╭──
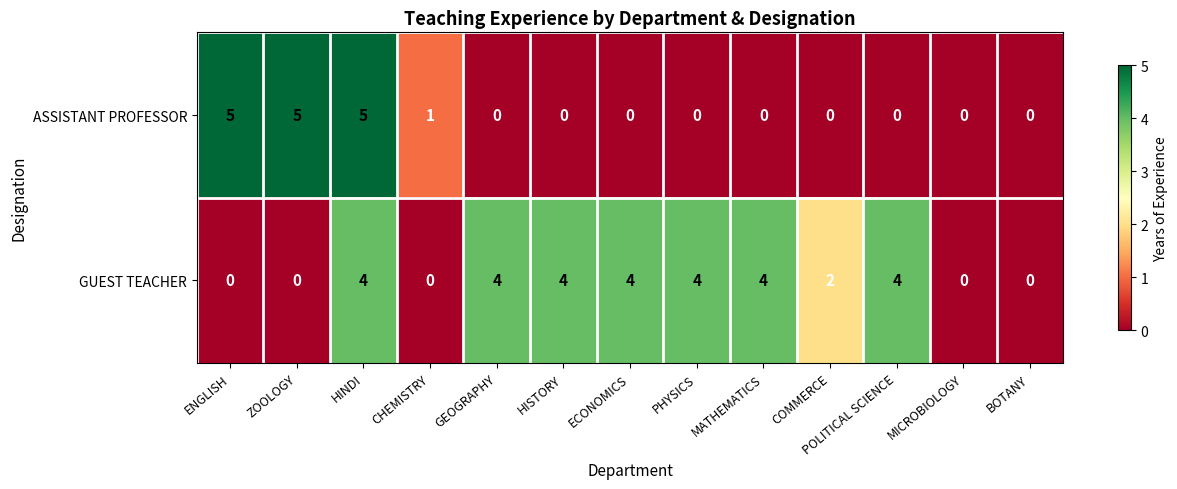

Which series has the largest range (max minus min)?

ASSISTANT PROFESSOR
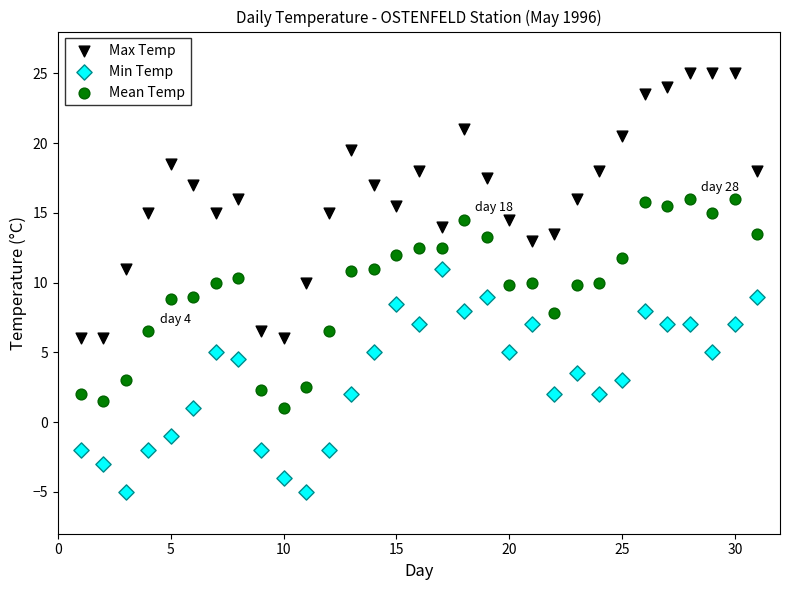

Across all data points, what is the range of X values (max minus min)?

30.0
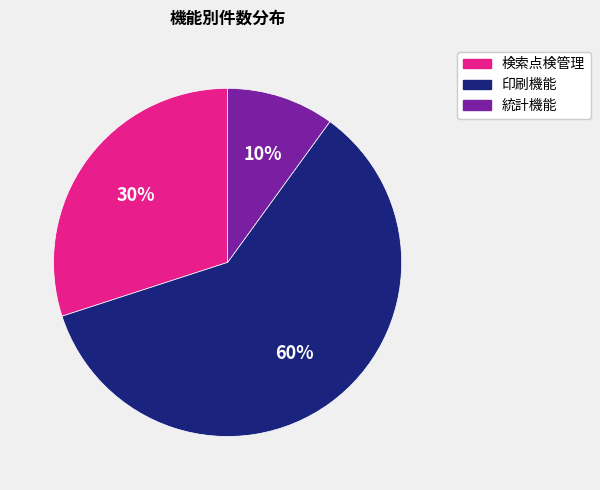

Rank the categories by value from highest to lowest.

印刷機能, 検索点検管理, 統計機能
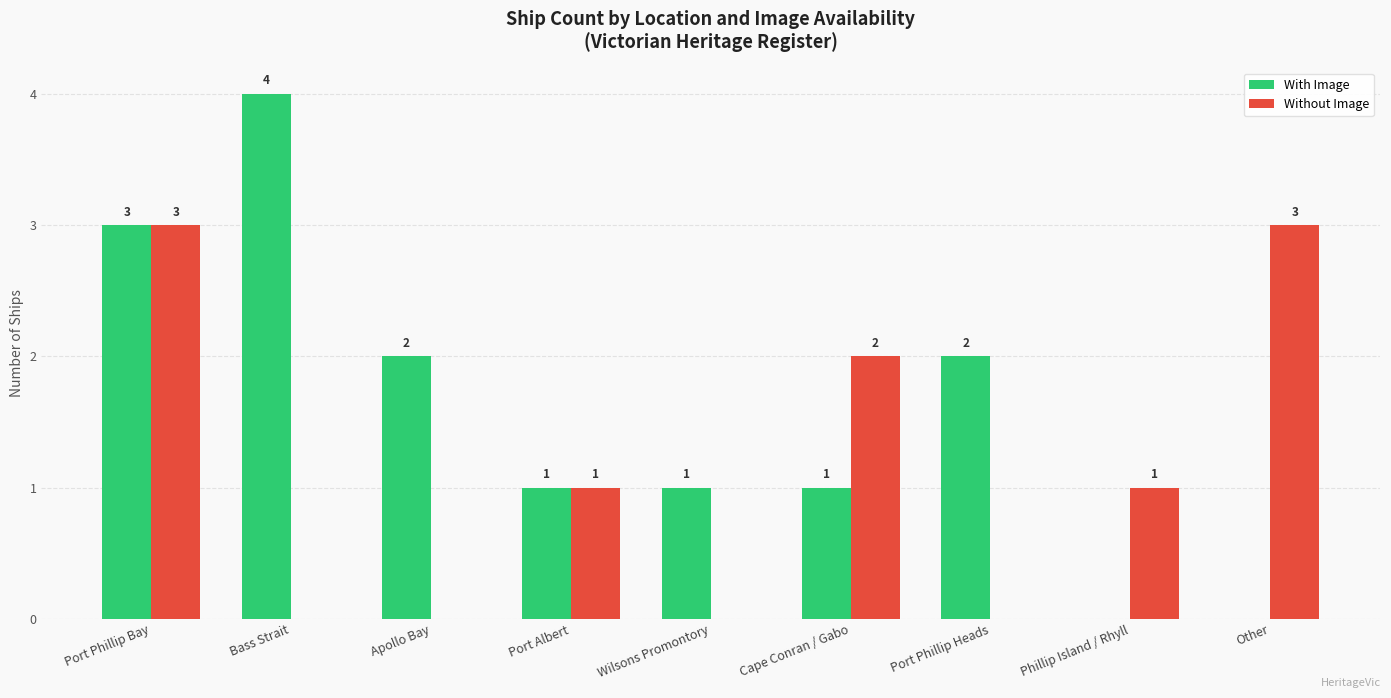

Which series changed the most between Wilsons Promontory and Port Phillip Heads?

With Image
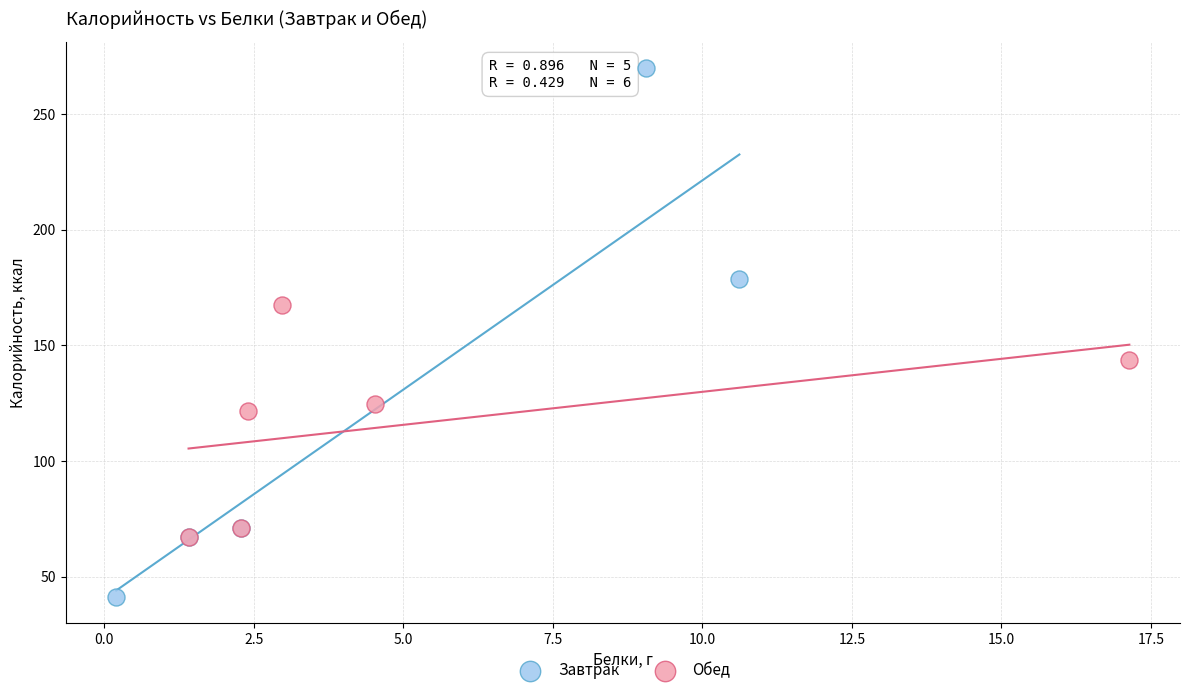

Which series reaches the maximum Y coordinate?

Завтрак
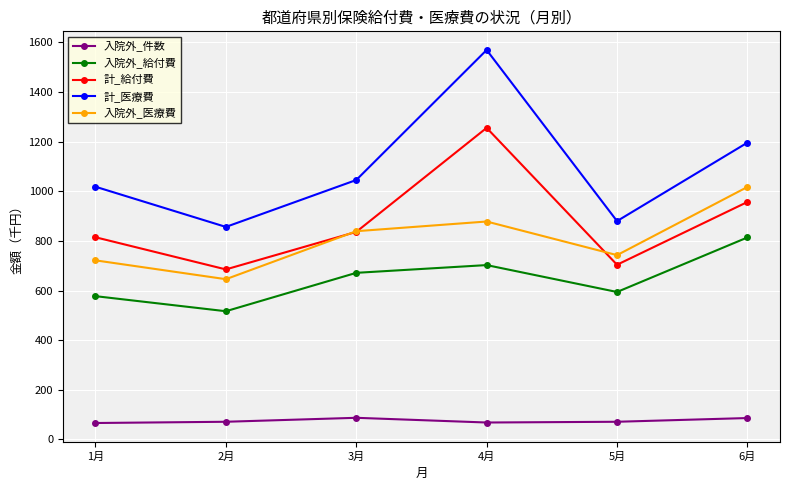

What position from the left is 6月?

6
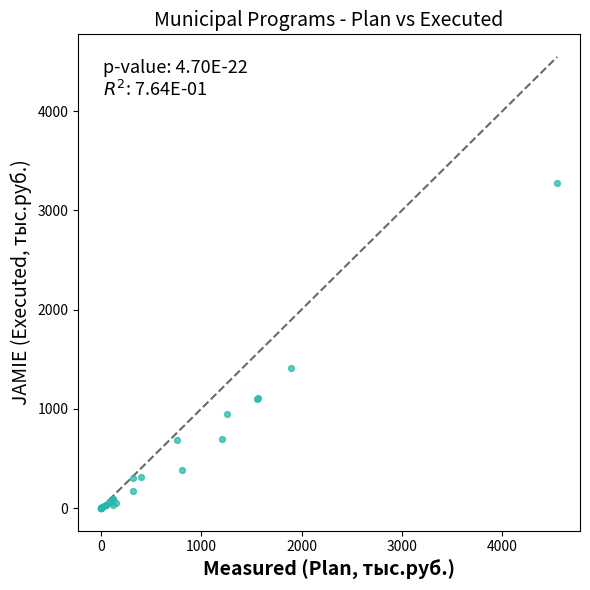

What Y value in the scatter plot is closest to 1640?

1408.1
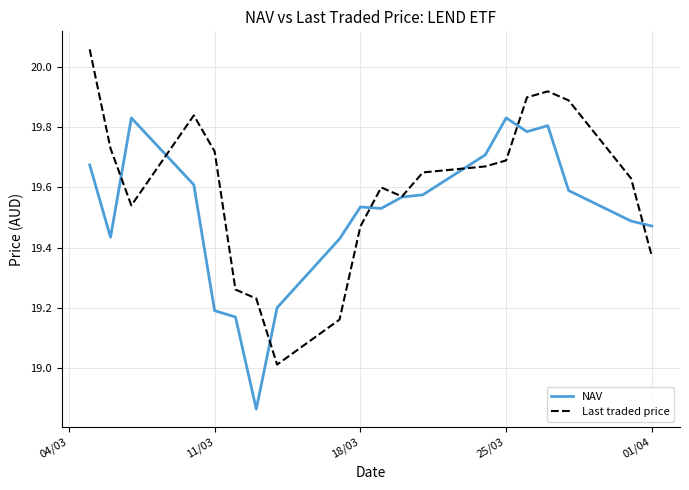

Which series has the widest spread of values?

Last traded price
╰──
* WHAT YOU SHOULD DO
Copy out the stretch of the material from the line containing "What position from the left is 6月?" through the end of the material, both ends included, word for word. Leave the pictures out.

* OUTPUT OF THE TASK
What position from the left is 6月?

6

What Y value in the scatter plot is closest to 1640?

1408.1

Which series has the widest spread of values?

Last traded price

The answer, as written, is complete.